I do recognize that there are some fit for purpose applications like Transkribus but I don’t want to give my personal journals to a third party. I want to explore local LLMs that can allow me to do this work without any of the content leaving my computer.

First, I scanned about 50 pages of my pocket journal into a PDF doc. There is a left page and a right page as you can see in this example:

An example journal page about Platform 9 3/4s at Kings Cross
If you can read this terrible handwriting "You're a wizard, Harry!"

I found chandra-ocr-2 on Hugging Face, loaded that into my LM Studio and threw the PDF in. I wasn’t expecting this to work instantly, and it didn’t. First of all, it couldn’t detect anything in the PDF. I had to export all the pages to JPEGs so the LLM could “see” it. I threw the resulting folder of images at it and after chugging away for a bit… it died. After some testing I found that it could only handle about 5 pages at a time before the context window clocked out. This is even after I maxed out the Context Length to 262144 (I have a Mac Studio Pro with 128GB of RAM basically for messing around with local models). Image recognition is resource intensive!

(as an experiment I took one innocuous page and threw it into Claude… and the result was fast and damn near perfect. Bejaysus those cloud models are really good! However, I am not willing to throw all my pages in there so it isn’t really a good test.)

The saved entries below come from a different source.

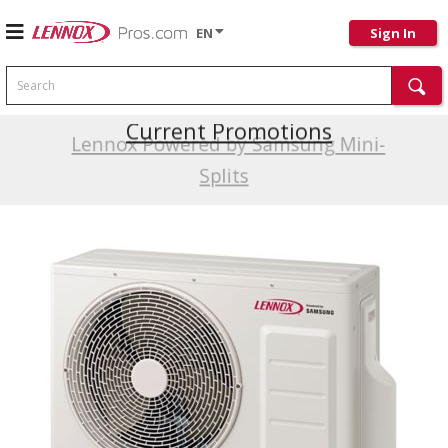
EN
Sign In
Search
Current Promotions
Lennox Powered by Samsung Mini-
Splits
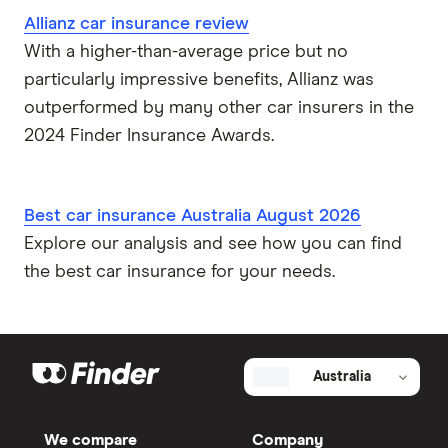
Allianz car insurance review
With a higher-than-average price but no
particularly impressive benefits, Allianz was
outperformed by many other car insurers in the
2024 Finder Insurance Awards.
Best car insurance Australia August 2026
Explore our analysis and see how you can find
the best car insurance for your needs.
Australia
We compare
Company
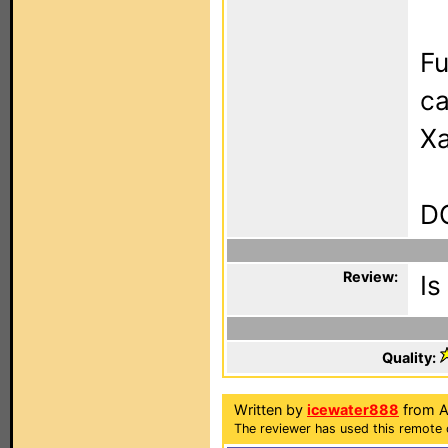
Fu
ca
Xa
DO
Review:
Is
Quality:
Written by
icewater888
from Ad
The reviewer has used this remote c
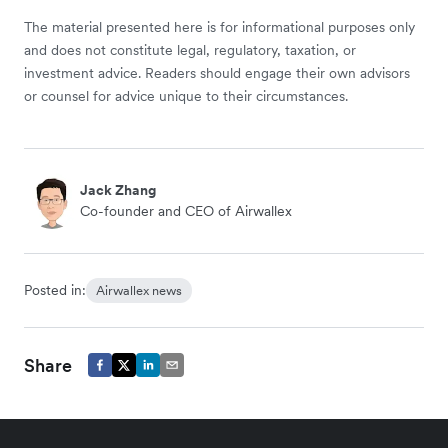
The material presented here is for informational purposes only
and does not constitute legal, regulatory, taxation, or
investment advice. Readers should engage their own advisors
or counsel for advice unique to their circumstances.
Jack Zhang
Co-founder and CEO of Airwallex
Posted in:
Airwallex news
Share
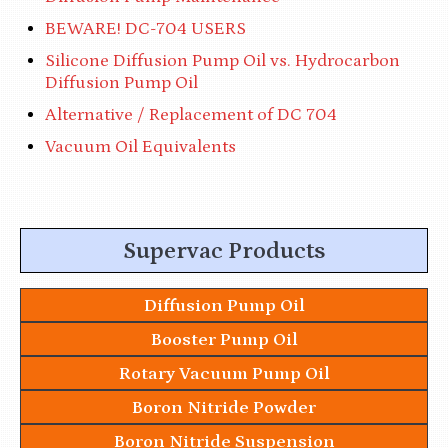
BEWARE! DC-704 USERS
Silicone Diffusion Pump Oil vs. Hydrocarbon
Diffusion Pump Oil
Alternative / Replacement of DC 704
Vacuum Oil Equivalents
Supervac Products
Diffusion Pump Oil
Booster Pump Oil
Rotary Vacuum Pump Oil
Boron Nitride Powder
Boron Nitride Suspension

The context window limitations led me to developing a processing pipeline. I used a coding agent to vibecode up a python script that would:

  1. Load each image of a journal page from the folder, in sorted order
  2. Split each image in half vertically: left half = one journal page, right half = the next page
  3. Send each half to LM Studio’s local API
  4. Transcribe to a running markdown file with a page marker

It took a little experimenting with rotation etc, but I got it going. The transcription process took a long time (like about 20 minutes on my machine) and I don’t know how many tokens I burned through, but it was all local so it doesn’t matter. Yay rainforests!

With this system in place I could then test out different models for accuracy. The Chandra-OCR model is based on Qwen and what I found was that Qwen was actually better at outputting accurate text than the tuned Chandra-OCR. A friend advised I turn down the Temperature to help with processing time and intensity since I don’t need it to be very creative. I am still playing with this parameter (I need it to be creative enough to correctly guess the right words).

The other thing that needs to be done is proper filing to Obsidian. Ideally the output should be a series of markdown files with timestamp filenames (and in this case tagged with #travel) ready for dropping into my Daily Notes photo.

Lots more can be done, including a bunch of optimizations. It still takes quite a bit of processing time and each page has to be reviewed for errors and the occasional [unrecognized]. But it feels like we are almost at the point of being able to quickly scan or photograph your journal and throw it to the machine for transcription and filing to your second brain.

Final words

It seems to me that this kind of intelligent OCR system will probably be found everywhere, not just products dedicated to scanning journal notes. In other words it won’t just be Moleskin and Leuchtturm1917 and Evernote with intelligent handwriting recognition, but Apple and Google will probably include it into their photos app too at some point.

Scanning and inputting a whole journal like this is pretty intensive. But if you carry a pocket journal around and at the end of the day take some snaps of a few pages with your phone and drop them into Qwen, you can do really well right now I think.